Task goal = Locate every line in the material that contains the string "Nesvizh" and copy each of those lines.

Dataset rows
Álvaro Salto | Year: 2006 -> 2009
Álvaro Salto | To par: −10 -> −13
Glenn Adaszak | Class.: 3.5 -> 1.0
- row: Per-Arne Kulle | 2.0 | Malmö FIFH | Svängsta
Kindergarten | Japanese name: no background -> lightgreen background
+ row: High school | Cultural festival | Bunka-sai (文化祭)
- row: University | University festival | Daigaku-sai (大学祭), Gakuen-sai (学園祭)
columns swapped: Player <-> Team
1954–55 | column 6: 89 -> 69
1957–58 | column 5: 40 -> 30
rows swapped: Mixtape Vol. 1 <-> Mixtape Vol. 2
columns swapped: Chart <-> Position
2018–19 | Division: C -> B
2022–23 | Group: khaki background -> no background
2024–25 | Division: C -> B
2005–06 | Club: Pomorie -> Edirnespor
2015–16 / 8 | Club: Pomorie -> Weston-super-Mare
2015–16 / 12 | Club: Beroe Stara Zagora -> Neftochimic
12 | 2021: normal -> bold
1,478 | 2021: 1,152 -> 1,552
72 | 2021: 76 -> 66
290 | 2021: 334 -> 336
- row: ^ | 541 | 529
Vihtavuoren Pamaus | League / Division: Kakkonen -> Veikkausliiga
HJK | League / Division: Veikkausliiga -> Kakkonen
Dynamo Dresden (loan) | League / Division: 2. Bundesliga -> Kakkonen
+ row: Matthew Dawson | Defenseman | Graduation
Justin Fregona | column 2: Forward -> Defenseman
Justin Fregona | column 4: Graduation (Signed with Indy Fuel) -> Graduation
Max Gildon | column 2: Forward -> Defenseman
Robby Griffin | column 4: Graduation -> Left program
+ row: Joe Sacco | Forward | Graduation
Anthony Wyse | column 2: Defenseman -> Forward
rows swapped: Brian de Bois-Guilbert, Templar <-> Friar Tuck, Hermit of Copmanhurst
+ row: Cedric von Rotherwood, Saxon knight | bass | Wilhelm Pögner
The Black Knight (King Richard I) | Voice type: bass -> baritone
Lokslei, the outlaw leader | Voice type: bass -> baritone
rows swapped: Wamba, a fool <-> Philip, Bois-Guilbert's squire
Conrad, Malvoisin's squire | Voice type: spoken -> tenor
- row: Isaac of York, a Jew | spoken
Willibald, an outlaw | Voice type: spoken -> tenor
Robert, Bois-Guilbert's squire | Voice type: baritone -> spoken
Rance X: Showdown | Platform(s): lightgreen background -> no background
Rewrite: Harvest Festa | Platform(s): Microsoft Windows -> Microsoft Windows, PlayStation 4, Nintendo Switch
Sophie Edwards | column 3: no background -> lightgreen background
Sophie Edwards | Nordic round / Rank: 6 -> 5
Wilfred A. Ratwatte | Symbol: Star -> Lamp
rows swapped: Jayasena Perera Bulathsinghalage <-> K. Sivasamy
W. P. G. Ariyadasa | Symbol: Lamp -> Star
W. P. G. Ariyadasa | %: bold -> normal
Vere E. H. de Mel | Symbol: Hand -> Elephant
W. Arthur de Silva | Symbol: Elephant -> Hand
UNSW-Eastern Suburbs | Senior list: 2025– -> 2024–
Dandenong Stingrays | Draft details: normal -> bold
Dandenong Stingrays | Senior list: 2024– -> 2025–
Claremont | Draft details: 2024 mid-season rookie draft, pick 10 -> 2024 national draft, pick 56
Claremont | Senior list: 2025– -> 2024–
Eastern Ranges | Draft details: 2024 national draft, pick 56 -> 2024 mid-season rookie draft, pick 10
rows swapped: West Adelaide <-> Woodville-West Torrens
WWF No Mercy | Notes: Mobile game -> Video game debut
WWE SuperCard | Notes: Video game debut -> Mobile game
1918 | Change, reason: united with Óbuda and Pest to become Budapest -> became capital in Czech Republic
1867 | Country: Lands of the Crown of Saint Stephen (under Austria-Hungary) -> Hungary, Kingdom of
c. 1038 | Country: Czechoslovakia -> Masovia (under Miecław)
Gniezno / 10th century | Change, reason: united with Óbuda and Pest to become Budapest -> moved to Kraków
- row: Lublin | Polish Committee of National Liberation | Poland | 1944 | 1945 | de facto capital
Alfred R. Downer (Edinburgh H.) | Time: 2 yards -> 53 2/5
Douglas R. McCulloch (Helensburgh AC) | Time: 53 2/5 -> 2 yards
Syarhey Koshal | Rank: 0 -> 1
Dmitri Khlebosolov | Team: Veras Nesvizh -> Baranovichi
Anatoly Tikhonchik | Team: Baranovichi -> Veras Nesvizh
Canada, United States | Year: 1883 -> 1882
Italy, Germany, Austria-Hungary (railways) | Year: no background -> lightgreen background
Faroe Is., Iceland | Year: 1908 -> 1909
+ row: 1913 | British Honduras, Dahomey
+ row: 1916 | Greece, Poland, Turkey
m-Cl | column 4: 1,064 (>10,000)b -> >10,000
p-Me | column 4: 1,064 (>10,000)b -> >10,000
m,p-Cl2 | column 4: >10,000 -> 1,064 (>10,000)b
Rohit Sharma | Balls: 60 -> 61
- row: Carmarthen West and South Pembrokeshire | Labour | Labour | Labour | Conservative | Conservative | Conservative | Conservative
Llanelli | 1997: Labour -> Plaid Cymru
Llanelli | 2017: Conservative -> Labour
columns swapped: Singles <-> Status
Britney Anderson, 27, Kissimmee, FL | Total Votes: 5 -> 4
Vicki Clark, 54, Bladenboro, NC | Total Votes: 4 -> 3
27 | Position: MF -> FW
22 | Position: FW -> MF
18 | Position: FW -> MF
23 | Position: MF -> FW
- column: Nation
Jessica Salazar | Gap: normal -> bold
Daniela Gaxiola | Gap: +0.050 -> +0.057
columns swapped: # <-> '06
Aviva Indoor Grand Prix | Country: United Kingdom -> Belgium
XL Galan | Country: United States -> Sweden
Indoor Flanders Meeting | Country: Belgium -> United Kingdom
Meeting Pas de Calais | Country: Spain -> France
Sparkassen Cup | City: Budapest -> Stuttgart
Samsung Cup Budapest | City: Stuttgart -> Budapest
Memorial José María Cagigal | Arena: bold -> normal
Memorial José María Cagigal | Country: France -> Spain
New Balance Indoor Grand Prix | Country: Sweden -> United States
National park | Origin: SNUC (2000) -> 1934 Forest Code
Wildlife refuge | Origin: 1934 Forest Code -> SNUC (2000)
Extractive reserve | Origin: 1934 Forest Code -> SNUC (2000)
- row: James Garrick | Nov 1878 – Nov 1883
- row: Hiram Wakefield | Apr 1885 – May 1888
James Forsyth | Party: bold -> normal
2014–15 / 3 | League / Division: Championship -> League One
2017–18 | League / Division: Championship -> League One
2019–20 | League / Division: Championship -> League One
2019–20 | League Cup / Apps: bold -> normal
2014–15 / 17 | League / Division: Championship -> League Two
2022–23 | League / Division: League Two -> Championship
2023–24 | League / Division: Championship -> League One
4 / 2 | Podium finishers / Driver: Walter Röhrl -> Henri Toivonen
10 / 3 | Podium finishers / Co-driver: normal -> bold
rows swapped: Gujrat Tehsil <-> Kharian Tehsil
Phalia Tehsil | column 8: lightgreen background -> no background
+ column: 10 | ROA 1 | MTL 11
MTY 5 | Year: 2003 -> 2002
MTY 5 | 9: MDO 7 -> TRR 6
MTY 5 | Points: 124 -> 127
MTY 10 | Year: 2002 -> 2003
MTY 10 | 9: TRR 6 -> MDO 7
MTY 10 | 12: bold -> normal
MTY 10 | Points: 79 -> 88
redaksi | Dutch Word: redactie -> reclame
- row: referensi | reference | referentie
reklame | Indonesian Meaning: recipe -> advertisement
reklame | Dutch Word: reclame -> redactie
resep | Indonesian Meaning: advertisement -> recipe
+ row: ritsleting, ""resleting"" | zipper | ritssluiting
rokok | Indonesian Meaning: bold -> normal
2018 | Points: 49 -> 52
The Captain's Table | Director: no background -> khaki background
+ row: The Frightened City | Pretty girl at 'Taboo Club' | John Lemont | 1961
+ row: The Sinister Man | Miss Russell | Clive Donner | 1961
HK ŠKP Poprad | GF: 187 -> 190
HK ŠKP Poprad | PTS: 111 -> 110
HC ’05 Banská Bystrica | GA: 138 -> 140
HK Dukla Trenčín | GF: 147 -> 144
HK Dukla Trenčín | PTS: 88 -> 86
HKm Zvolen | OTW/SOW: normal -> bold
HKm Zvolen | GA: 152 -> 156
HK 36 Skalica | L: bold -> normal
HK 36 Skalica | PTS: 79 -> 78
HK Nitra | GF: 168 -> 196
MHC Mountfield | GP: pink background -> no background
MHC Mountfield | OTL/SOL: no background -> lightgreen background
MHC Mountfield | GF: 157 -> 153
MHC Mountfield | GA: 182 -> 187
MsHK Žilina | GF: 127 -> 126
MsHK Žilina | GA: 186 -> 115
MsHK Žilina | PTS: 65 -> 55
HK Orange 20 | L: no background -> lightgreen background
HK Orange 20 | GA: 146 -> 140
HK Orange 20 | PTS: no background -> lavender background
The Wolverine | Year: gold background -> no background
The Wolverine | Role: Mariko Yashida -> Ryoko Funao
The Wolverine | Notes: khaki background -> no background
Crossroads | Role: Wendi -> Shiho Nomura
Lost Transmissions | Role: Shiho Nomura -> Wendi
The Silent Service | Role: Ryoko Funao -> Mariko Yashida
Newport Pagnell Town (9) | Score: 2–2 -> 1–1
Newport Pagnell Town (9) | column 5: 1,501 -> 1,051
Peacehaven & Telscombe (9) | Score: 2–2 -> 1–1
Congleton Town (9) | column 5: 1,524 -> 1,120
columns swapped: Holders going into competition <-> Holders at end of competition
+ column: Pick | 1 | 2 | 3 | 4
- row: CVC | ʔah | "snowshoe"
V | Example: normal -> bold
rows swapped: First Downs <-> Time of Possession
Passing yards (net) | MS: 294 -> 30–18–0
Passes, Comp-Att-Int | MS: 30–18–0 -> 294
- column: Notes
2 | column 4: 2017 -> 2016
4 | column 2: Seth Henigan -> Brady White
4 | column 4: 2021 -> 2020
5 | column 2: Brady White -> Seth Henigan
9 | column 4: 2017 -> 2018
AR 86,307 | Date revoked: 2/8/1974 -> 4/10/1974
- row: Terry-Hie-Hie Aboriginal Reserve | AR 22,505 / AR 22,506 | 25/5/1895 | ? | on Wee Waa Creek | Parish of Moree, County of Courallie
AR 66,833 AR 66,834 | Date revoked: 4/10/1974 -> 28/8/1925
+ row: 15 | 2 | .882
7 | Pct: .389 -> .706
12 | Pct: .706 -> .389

Solution for this exercise =
Dmitri Khlebosolov | Team: Veras Nesvizh -> Baranovichi
Anatoly Tikhonchik | Team: Baranovichi -> Veras Nesvizh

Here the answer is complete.